Il n'y a pas besoin de rajouter ~amd64 ou amd64 en fin de ligne de chaque paquet.

Je ne vais pas tester tous les logiciels mais mon système se comporte normalement jusqu'à présent.

Merci bien sebB ! Cela semble facile comme tu l'indiques.

Une première mise à jour s'est bien passée, avec un downgrade d'un paquet ~arch.

Je pense en faire plus régulièrement, genre hebdomadaire maxi.

----------

## sebB

Ah oui, je ne pensai pas que tu le ferai  :Wink: 

Ca ne va pas être aussi simple que ça car il va falloir aussi que tu surveille les paquets et dépendances obsoletes.

Gentoo est assez conservateur sur les ebuild mais portage risque de ne pas être content si par ex tu as figé foo-r1 et qu'il n'existe plus étant remplacé par foo-r2.

Ou alors il faudrait que tu clone l'arbre gentoo de ce jour dans un overlay perso.

 *Quote:*   

>  Une première mise à jour s'est bien passée, avec un downgrade d'un paquet ~arch. 

 

Voici un exemple de ce qui n'est pas normal. Perso je ne ferai pas de downgrade mais jouerai sur le accept.keyword.

C'est quel paquet et quelle version tu avait avant et maintenant?

----------

## pti-rem

C'est thunar qui a été downgradé de 1.8.14 unstable à 1.8.12 stable

https://packages.gentoo.org/packages/xfce-base/thunar

 *sebB wrote:*   

> Perso je ne ferai pas de downgrade mais jouerai sur le accept.keyword

 

J'ai comme l'impression qu'il va y avoir du cas par cas.

Je ne suis pas en situation de me permettre de jouer à l'escalade avec des ajouts ~arch systématiques.

Portage propose d'ajouter lui-même quand c'est nécessaire.

 *sebB wrote:*   

> portage risque de ne pas être content si par ex tu as figé foo-r1 et qu'il n'existe plus étant remplacé par foo-r2

 

Je ne crois pas qu'une mention restante dans package.accept_keywords d'un paquet devenu inexistant soit problématique.

J'avais "des tonnes" d'entrées inutiles dans ce fichier avant de passer en ~amd64 et ma Gentoo ne s'en plaignait pas.

Par "figé", j'entends juste mentionné dans package.accept_keywords, sous la forme =xxx/yyy-1.2.3::repository

J'imagine que Portage continuera de m'indiquer quels paquets y ajouter si c'est nécessaire.

CONSIGNE:
Dans l'échange ci-dessus sur Gentoo, indiquez s'il vous plaît de quelle version à quelle version le paquet thunar a été rétrogradé.

[Extrait du jeu de données]
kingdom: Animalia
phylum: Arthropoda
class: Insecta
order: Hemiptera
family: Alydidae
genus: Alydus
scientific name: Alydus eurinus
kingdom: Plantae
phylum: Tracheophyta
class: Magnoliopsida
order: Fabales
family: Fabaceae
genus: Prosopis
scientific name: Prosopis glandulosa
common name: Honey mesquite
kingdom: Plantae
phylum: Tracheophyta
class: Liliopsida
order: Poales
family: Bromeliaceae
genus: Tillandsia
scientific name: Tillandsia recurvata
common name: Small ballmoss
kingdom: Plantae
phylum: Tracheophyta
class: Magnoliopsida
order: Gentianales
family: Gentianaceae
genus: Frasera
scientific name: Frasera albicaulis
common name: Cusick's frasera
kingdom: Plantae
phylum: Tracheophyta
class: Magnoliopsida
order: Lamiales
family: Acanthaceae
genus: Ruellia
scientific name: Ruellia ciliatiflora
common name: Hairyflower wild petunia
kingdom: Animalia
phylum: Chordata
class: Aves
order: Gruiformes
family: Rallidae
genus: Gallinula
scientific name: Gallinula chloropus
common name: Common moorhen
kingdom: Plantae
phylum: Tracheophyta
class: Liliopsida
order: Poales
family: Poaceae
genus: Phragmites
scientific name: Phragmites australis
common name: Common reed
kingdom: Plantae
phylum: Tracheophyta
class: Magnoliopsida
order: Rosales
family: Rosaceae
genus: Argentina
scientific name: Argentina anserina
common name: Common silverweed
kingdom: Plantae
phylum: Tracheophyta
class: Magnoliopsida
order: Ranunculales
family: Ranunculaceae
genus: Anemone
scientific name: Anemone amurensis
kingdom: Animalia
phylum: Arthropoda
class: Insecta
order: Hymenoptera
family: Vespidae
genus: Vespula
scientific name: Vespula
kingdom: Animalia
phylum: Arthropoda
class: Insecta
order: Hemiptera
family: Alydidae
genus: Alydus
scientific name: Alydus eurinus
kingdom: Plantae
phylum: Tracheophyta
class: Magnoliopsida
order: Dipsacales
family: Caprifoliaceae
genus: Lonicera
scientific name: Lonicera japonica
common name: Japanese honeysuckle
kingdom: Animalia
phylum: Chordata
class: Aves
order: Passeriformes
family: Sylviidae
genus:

BONNE RÉPONSE:
De la version 1.8.14 instable à la version 1.8.12 stable.